++++ PASSAGE PROVIDED ++++

22. Matters rested there and no steps appear to have been taken thereafter by the plaintiffs to recover possession of the dwelling house, despite the fact that they had been clearly told by Mr. McDonald’s solicitor that he had vacated the house a year earlier, albeit that he had not formally handed over possession. However, it seems there was nothing preventing the plaintiffs from taking possession of the property had they wished to do so and when I asked Mr. O’Driscoll in the course of his evidence about this, he said that understandably, they would have been uninclined to intervene directly while Mr. McDonald’s debt recovery agency was engaged. However, that engagement ceased shortly thereafter and still no steps were taken by the plaintiffs to recover possession.
23. The funding for the acquisition of the properties in issue had been provided to the plaintiffs by Ulster Bank Ireland Ltd and because of the events that occurred and the collapse in the property market in 2008, the plaintiffs failed to honour their obligations under the terms of the borrowing with the result that on the 25th May, 2010, Ulster Bank appointed a receiver over the properties. It would appear that the receiver secured possession of both the dwelling house and the lands some months later and they were ultimately sold.
24. However, before this occurred, Mr. McDonald commenced proceedings in 2009 in this court claiming the then outstanding sum of €320,000. Those proceedings were defended by Mr. O’Driscoll and Mr. Dunne who represented themselves. They filed a defence and counterclaim and it would appear, in those documents they made complaint of many of the same matters that are the subject matter of these proceedings. The 2009 proceedings came on for hearing before the President of the High Court on the 17th July, 2012. At the conclusion of the hearing, the President delivered an ex tempore judgment which is recorded in the transcript furnished to me. He gave judgment to Mr. and Mrs. McDonald for the amount claimed.
25. He seems to have considered that the counterclaim was not properly formulated and the court was not in a position to deal with it but indicated that it could be separately pursued by the plaintiffs if they wished to do so. The President did note however that the treatment to which Mr. Dunne had been subjected by the debt recovery agency employed by Mr. McDonald was despicable and reprehensible. The judgment of the President was not appealed.
26. After the within proceedings commenced, the defendants brought a motion to have them dismissed as an abuse of process on a variety of grounds including that they were res judicata as a result of the 2009 proceedings and/or were an abuse of process under the rule in Henderson v. Henderson (1843) 3 Hare 100. This application came on for hearing before Barton J. who delivered a written judgment on the 11th February, 2015, dismissing the motion.

++++

WHAT TO DO =
1. Answer these questions using the judgment excerpt:
(a) On what date did Ulster Bank appoint a receiver over the properties?
(b) What sum did Mr. McDonald claim in the proceedings he started in 2009?
(c) Which judge delivered the written judgment of 11th February, 2015, dismissing the defendants' motion?
2. Extend the judgment excerpt, starting after its final sentence.
Nothing in the listing is needed here.

++++ INPUT DATA ++++

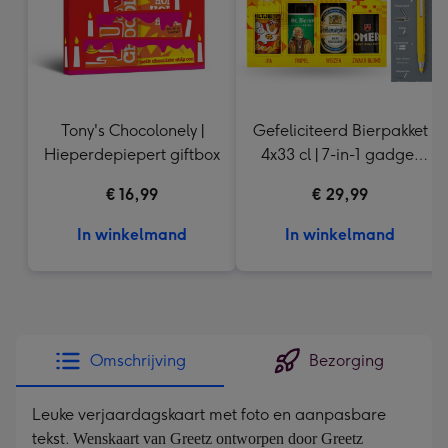
Tony's Chocolonely |
Gefeliciteerd Bierpakket
Hieperdepiepert giftbox
4x33 cl | 7-in-1 gadget
pen
€ 16,99
€ 29,99
In winkelmand
In winkelmand
Omschrijving
Bezorging
Leuke verjaardagskaart met foto en aanpasbare
tekst.
Wenskaart van Greetz ontworpen door Greetz 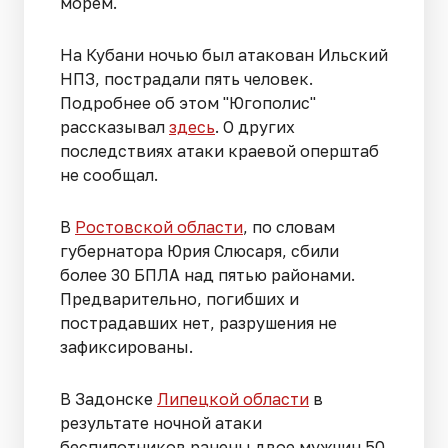
морем.
На Кубани ночью был атакован Ильский
НПЗ, пострадали пять человек.
Подробнее об этом "Югополис"
рассказывал
здесь
. О других
последствиях атаки краевой оперштаб
не сообщал.
В
Ростовской области
, по словам
губернатора Юрия Слюсаря, сбили
более 30 БПЛА над пятью районами.
Предварительно, погибших и
пострадавших нет, разрушения не
зафиксированы.
В Задонске
Липецкой области
в
результате ночной атаки
беспилотников ранены двое мужчин 50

++++

EXERCISE ANSWERS =
1.
(a) 25th May, 2010
(b) €320,000
(c) Barton J.

2.
Discussion
27. This claim is one for damages brought by the plaintiffs arising out of the circumstances I have outlined. The plaintiffs jointly claim damages against the defendants for breach of the caretaker’s agreements and in particular of the clauses to which I have already referred. They say that the defendants failed to vacate the properties in breach of those agreements and furthermore that they failed to maintain the dwelling house so that it was uninhabitable.
28. In that regard, evidence was given by Mr. Dunne that he attended at the dwelling house with the receiver’s agents in May 2010, when he noted that the property appeared to be in very poor condition and was overgrown. He did not however gain access to the dwelling house itself. In fact the plaintiffs complained that despite having paid very large sums of money to the defendants in 2006, they never got possession of the properties before they were repossessed by the receiver.
29. Secondly, Mr. Dunne separately in the within proceedings makes a claim for damages arising out of the harassment and intimidation he suffered consequent upon the activities of the debt collection service to which I have already referred.
30. Throughout the course of the hearing, I asked Mr. O’Driscoll and Mr. Dunne to indicate what the quantum of their claim was for the breach of contract of which they complain in these proceedings. In response, they submitted that because of the breach of contract, they had lost the benefit of the contract with Rolan which resulted in a loss to them of €3 million together with the value of the dwelling house and agricultural lands they would have retained in addition.
31. In particular, no evidence of any description was led by the plaintiffs in relation to the cost of repairs of the premises. Although as I have said Mr. Dunne gave evidence to the effect that from an external viewpoint, the premises were in poor condition, no evidence was given as to what the cost of putting the premises into the condition in which it stood at the time the agreement was entered into as per clause 1 thereof.
32. Aside from Mr. Dunne’s personal claim, the plaintiffs have confined their claim for damages to one involving the loss of the Rolan contract.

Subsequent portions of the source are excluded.